If the file is small, read () One-time reading is the most convenient, if the file size can not be determined, repeated calls to read(size) compare insurance, if it is a configuration file, call ReadLines () the most convenient:
For line in F.readlines ():p rocess (line) #
Chunked Read
Processing large files is easy to think of is to divide large files into small file processing, after processing each small file to release the portion of memory. ITER and yield are used here:
def read_in_chunks (FilePath, chunk_size=1024*1024): "" "Lazy function (generator) to read a file piece by piece. Default Chunk Size:1myou can set your own chunk size "" "File_object = Open (filePath) while true:chunk_data = File_object.re AD (chunk_size) if not chunk_data:breakyield chunk_dataif __name__ = = "__main__": FilePath = './path/filename ' for chunk in R Ead_in_chunks (FilePath):p rocess (chunk) # <do something with chunk>
Use with open ()
The With statement opens and closes the file, including throwing an inner block exception. The for line in F file object F is treated as an iterator that automatically uses buffered IO and memory management, so you don't have to worry about large files.
The code is as follows:
#If the file is line Basedwith open (...) as F:for line in f:process (line) # <do something with line>
Optimization
There is no problem with using the with open for large data with millions of rows, but the differences in the parameters also lead to different efficiencies. The efficiency of the test is "RB" when the first parameter is 6 times times the "R". As a binary read is still the fastest mode.

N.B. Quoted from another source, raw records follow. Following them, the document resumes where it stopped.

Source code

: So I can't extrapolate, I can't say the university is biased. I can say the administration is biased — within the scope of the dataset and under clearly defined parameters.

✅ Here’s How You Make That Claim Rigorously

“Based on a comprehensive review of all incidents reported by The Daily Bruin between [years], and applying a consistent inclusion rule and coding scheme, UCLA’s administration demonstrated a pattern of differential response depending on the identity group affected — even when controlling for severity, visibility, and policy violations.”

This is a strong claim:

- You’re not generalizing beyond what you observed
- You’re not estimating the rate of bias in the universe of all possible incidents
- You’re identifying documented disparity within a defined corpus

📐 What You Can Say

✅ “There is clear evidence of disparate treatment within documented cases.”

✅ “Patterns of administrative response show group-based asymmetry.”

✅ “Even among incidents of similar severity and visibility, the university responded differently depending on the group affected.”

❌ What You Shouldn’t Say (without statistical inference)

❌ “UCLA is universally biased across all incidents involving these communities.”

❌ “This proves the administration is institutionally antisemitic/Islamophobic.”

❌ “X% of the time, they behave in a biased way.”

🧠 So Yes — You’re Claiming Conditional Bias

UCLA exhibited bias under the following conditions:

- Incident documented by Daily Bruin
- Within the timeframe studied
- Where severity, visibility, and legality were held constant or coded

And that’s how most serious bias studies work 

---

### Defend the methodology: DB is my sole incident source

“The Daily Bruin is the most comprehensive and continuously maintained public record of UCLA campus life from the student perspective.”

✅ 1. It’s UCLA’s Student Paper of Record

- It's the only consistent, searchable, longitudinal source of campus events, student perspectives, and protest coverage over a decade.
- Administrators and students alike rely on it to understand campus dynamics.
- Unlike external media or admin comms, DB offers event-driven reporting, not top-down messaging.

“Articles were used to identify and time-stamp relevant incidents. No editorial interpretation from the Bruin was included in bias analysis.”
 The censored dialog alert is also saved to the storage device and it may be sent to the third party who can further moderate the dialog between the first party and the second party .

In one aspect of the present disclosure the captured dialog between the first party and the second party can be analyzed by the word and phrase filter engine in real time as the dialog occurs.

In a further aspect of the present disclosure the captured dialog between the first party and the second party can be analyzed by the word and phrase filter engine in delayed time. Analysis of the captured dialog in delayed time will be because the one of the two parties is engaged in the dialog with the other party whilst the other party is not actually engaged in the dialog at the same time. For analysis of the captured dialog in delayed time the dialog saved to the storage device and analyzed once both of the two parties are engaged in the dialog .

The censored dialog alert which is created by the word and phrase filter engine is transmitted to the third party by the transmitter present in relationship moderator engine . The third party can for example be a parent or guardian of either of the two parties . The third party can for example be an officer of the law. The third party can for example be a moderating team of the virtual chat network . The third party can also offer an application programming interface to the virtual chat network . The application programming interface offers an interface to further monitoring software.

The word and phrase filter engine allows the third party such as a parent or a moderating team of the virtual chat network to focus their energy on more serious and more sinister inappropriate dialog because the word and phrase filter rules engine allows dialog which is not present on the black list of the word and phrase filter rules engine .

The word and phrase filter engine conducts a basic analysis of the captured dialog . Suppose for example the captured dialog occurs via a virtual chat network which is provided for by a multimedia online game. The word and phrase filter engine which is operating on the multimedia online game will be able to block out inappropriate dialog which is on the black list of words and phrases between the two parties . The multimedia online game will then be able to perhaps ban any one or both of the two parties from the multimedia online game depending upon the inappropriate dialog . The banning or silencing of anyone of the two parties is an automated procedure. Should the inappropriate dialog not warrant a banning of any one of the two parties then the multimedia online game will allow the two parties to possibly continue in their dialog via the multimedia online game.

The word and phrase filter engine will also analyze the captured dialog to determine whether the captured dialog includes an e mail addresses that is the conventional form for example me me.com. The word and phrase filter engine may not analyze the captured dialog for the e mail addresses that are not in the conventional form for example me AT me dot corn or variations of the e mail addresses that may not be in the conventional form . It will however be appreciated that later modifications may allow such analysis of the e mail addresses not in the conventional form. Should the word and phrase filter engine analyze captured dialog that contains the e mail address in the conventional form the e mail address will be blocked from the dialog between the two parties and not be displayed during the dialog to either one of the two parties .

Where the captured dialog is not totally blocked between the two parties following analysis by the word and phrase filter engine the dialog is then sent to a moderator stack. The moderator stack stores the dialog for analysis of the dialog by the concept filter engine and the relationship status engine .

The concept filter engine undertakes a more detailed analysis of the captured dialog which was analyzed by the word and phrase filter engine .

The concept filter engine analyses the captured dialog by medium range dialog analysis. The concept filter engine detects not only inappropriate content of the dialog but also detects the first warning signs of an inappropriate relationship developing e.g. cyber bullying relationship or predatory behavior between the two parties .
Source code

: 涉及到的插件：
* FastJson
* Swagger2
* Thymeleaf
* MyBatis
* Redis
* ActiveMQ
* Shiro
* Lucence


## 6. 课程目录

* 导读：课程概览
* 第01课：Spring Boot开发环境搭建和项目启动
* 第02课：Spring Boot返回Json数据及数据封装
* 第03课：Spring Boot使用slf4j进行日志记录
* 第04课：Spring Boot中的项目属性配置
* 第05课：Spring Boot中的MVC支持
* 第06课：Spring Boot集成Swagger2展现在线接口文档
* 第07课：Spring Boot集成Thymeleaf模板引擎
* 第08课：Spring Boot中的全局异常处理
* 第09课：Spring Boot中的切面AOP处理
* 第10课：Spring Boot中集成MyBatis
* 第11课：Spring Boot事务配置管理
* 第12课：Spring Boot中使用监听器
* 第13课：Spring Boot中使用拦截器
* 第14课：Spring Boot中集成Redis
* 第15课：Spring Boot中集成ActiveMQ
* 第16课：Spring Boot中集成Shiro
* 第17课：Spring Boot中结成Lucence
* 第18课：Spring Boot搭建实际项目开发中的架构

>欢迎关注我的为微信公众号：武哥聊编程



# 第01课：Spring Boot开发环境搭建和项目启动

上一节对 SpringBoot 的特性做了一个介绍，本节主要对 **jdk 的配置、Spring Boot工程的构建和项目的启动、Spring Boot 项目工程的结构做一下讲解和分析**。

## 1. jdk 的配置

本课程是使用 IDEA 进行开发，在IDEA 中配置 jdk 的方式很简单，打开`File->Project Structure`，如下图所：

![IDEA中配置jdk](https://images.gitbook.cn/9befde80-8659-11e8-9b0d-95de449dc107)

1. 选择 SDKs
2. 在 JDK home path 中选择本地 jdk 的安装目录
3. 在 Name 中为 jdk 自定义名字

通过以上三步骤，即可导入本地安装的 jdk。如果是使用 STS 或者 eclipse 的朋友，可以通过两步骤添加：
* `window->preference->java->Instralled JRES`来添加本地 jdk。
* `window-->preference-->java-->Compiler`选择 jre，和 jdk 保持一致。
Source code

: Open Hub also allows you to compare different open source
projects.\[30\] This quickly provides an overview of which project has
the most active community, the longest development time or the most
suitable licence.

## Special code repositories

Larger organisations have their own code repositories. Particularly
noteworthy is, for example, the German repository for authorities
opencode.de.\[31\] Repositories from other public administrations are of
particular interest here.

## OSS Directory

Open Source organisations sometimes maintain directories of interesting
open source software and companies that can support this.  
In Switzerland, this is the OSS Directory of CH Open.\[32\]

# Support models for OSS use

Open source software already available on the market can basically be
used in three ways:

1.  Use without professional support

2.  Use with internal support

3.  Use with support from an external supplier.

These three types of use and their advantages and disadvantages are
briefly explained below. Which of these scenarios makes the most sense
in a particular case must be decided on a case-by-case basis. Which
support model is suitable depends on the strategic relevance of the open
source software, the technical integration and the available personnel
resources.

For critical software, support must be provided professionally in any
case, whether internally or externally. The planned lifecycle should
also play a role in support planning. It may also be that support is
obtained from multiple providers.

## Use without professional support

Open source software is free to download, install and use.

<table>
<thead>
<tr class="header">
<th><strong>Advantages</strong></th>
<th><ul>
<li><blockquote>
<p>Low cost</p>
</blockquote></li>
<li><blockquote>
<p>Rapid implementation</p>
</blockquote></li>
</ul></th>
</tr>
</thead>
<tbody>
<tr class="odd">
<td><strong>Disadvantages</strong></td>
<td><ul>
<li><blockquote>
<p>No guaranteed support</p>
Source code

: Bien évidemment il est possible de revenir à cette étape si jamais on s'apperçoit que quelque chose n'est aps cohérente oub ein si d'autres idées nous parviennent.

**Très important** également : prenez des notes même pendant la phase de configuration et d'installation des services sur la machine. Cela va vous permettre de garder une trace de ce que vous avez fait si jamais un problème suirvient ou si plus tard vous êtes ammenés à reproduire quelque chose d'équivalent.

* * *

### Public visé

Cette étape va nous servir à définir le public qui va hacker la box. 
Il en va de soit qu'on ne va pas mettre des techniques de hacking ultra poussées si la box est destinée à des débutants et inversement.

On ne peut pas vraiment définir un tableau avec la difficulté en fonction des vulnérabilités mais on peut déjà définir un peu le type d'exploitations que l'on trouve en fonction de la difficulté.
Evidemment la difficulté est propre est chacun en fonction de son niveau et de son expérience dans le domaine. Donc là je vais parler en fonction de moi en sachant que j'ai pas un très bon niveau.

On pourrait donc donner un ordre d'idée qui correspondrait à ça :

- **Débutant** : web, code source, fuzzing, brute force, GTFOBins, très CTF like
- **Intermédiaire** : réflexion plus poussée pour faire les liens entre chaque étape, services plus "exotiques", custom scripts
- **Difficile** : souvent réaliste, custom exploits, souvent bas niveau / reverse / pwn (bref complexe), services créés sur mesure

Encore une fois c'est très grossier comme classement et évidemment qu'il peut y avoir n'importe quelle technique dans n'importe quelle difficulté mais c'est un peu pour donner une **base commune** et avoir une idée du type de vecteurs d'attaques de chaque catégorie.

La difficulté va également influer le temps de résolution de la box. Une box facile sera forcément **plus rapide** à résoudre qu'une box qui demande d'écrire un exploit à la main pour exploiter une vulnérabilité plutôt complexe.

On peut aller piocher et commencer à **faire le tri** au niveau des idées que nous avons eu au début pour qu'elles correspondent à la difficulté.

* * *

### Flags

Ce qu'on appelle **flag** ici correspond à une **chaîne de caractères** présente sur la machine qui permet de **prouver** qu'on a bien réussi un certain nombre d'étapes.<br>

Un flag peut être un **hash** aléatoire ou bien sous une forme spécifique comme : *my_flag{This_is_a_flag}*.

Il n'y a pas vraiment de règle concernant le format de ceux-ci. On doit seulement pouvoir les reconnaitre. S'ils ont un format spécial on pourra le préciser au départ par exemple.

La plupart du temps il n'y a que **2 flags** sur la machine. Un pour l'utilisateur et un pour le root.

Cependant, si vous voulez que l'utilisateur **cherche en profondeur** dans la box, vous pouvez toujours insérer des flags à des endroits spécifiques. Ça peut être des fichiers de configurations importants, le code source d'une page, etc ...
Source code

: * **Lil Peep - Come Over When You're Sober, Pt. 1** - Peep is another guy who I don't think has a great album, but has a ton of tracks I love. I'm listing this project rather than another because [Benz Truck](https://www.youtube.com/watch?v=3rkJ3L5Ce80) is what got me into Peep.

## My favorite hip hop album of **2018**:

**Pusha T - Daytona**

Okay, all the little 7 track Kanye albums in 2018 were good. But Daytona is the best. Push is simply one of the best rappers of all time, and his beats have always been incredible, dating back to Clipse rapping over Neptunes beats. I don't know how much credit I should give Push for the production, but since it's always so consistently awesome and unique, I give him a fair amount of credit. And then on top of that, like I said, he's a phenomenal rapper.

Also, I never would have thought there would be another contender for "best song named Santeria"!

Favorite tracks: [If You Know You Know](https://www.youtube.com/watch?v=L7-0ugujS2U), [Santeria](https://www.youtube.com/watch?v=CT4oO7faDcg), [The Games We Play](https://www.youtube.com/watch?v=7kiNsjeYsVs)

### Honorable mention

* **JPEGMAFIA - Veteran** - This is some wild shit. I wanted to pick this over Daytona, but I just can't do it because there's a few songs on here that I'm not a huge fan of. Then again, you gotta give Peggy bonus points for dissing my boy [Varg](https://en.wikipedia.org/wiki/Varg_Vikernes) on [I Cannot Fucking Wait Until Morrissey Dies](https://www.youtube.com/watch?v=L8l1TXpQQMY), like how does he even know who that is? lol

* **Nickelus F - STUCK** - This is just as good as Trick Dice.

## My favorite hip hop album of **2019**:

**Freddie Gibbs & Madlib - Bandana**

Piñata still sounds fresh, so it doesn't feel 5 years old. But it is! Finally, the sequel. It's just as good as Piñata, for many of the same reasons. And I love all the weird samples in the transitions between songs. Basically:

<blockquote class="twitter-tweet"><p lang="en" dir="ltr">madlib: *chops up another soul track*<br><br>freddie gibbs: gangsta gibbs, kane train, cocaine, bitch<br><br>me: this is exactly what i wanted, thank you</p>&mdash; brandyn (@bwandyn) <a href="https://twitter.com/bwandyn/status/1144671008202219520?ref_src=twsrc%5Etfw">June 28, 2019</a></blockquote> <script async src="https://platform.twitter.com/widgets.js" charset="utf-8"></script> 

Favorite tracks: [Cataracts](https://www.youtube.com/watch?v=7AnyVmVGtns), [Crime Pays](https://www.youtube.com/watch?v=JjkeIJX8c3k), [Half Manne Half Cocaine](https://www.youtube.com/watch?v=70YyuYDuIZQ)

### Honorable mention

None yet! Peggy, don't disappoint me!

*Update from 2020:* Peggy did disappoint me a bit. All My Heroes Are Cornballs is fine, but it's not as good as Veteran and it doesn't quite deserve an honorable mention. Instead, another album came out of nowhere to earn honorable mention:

with open (filename, "RB") as F: for fline in F: Pass
Test Result: The RB mode is the fastest, 100w line full traversal 2.9 seconds. Basic ability to meet the requirements of large file processing efficiency. If reading from RB (secondary read) is changed to R (read mode), it is 5-6 times slower.
Conclusion
When using Python for large file reading, you should let the system to handle, the simplest way, to the interpreter, to manage their own work is OK. At the same time, according to different requirements can choose different reading parameters to further achieve higher performance.